European markets have opened slightly lower this morning despite a strong US session, and a decent start to the week, in which we saw banks and technology stocks lead the charge higher, while the Russell 2000 also joined in the exuberance, posting its best one-day gain since June.
The optimism in the US appears to be as a result of some movement by the Democrats on a possible stimulus proposal which has seen them reduce their headline number to $2.2trn, if the White House meets them part way on other measures. This still seems a high bar, but as with all things in Washington, events could surprise.
Today’ s biggest losers appear to be some of yesterday’s biggest gainers, with HSBC slipping back after its best one-day gains since 2009. Airlines are under pressure again with IAG lower as the number of global coronavirus deaths rises above 1m, while Rolls-Royce has also continued to come under pressure, as it slips back towards last week’s lows.
On the trading update front Greggs latest Q3 numbers were a little disappointing, with the company announcing that it will have to start looking at cutting the number of jobs and reducing the number of hours worked by its employees in the face of the recent tightening of restrictions. The company was unable to participate in the chancellor’s ‘Eat Out to Help Out’ scheme due to their seated areas remaining closed, while the warm weather in August also hurt takeaway demand. Like-for-like sales for Q3 were running at about 71.2% of the level seen in 2019, with management citing an uncertain outlook, though activity levels had improved to 76.1% in September. In July, the company revealed a 45% fall in first-half revenue to £300.6m, sending it into a pre-tax loss of £65.2m, from a profit of £36.7m in the previous year. Not surprisingly, no interim dividend was declared as management took steps to shore up the balance sheet.
This morning we’ve seen the latest FY numbers from Ferguson, which show that the company has managed to ride out the worst of the coronavirus pandemic, with full year revenues coming in 1.4% above estimates, but still 0.9% lower from the previous year. Profits were down 4.8% at $1.26bn, with the company reinstating the dividend, which has helped send the shares up sharply in early trade to a new record high. Ongoing revenue was up 2% at $19.94bn with the US being the main driver of that. When the company reported its H1 numbers in May, the UK operation was the main drag and has continued to be so, with a 15.4% decline in revenues. For some time now management have been looking to spin off the underperforming UK operation, under the old Wolseley name, due to it being a drag on profitability, however the pandemic appears to have put paid to that idea in the short term.
Discount retailer B&M European is also doing well in early trade after reporting a strong first half of the year. A rise in H1 group revenue of 25.3%, has seen the shares rise to a new record high, while the company also updated its guidance for the rest of the year, with UK stores seeing a 19.1% rise in like for like growth over Q2.
The pound has continued to look buoyant after yesterday’s comments from Bank of England deputy governor Dave Ramsden that the lower bound for rates was at the current 0.1%. This would appear to suggest that the path to a negative rate for the Bank of England may well not be as clear cut as first appeared. EU/UK trade talks are also set to continue this week, with the ebb and flow of optimism over pessimism likely to make for a choppy week.
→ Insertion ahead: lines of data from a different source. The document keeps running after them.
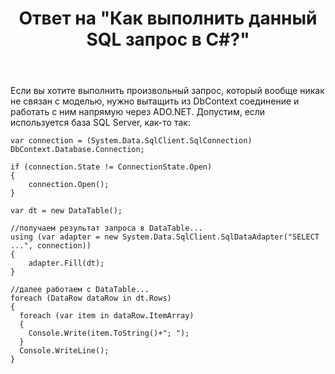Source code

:﻿---
title: "Ответ на \"Как выполнить данный SQL запрос в C#?\""
se.owner.user_id: 240512
se.owner.display_name: "MSDN.WhiteKnight"
se.owner.link: "https://ru.stackoverflow.com/users/240512/msdn-whiteknight"
se.answer_id: 868029
se.question_id: 867233
se.post_type: answer
se.is_accepted: True
---
<p>Если вы хотите выполнить произвольный запрос, который вообще никак не связан с моделью, нужно вытащить из DbContext соединение и работать с ним напрямую через ADO.NET. Допустим, если используется база SQL Server, как-то так:</p>

<pre><code>var connection = (System.Data.SqlClient.SqlConnection) DbContext.Database.Connection;

if (connection.State != ConnectionState.Open)
{
    connection.Open();
}

var dt = new DataTable();

//получаем результат запроса в DataTable...
using (var adapter = new System.Data.SqlClient.SqlDataAdapter("SELECT ...", connection))
{
    adapter.Fill(dt);
}

//далее работаем с DataTable...
foreach (DataRow dataRow in dt.Rows)
{
  foreach (var item in dataRow.ItemArray)
  {
    Console.Write(item.ToString()+"; ");
  }
  Console.WriteLine();
}
</code></pre>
We also have the latest lending data for August, as consumers continue the tentative reopening of their wallets, after having repaid £16bn in consumer credit in the first three months of lockdown, more than the entire sum borrowed in 2019. Expectations for consumer credit for August are for a rise of £1.5bn on top of the £1.2bn in July.
US markets look set to open slightly lower after their impressive gains yesterday, with the main focus likely to be on tonight’s presidential debate as well as today’s direct listing of Palantir Technologies. Palantir is a US software company which specialises in big data analytics, with the US government being one of its biggest clients with $1.5bn worth of contracts, particularly in respect of defence, and counter terrorism through its service Palantir Gotham. The company has yet to make a profit, like most recent IPOs or direct listings, so it’s not unique in that, but that hasn’t stopped markets assigning a valuation of $22bn to the company.
Last year it’s reported to have lost $579.6m, and it hasn’t made a profit since it was founded in 2003, while on the revenue front the picture is equally as worrying, with annual revenues last year at $740m, and operating expenses which appear to be on the high side, at over $500m. These expenses aren’t expected to reduce anytime soon and in the risk factors summary section the company says it may well not become profitable in the future. Despite these concerns there appears to be plenty of interest, as investors bet on the prospects of future revenue growth at a time when data is the new currency of choice. The voting structure of the business also makes being a shareholder somewhat problematic in that all the power lies with the company’s co-founders. If that’s not a red flag I don’t know what is.
Ride-sharing app Uber, fresh from winning its battle to operate in London, is reported to be looking to buy into Free Now, the joint venture between BMW and Daimler as it looks to build its presence in the European market.
We also have a raft of Fed officials speaking later today, however their messaging isn’t likely to be that much different to recent comments from Fed chair Jay Powell. We have the likes of Williams, Harker, Clarida, and Quarles all likely to comment on financial stability and monetary policy.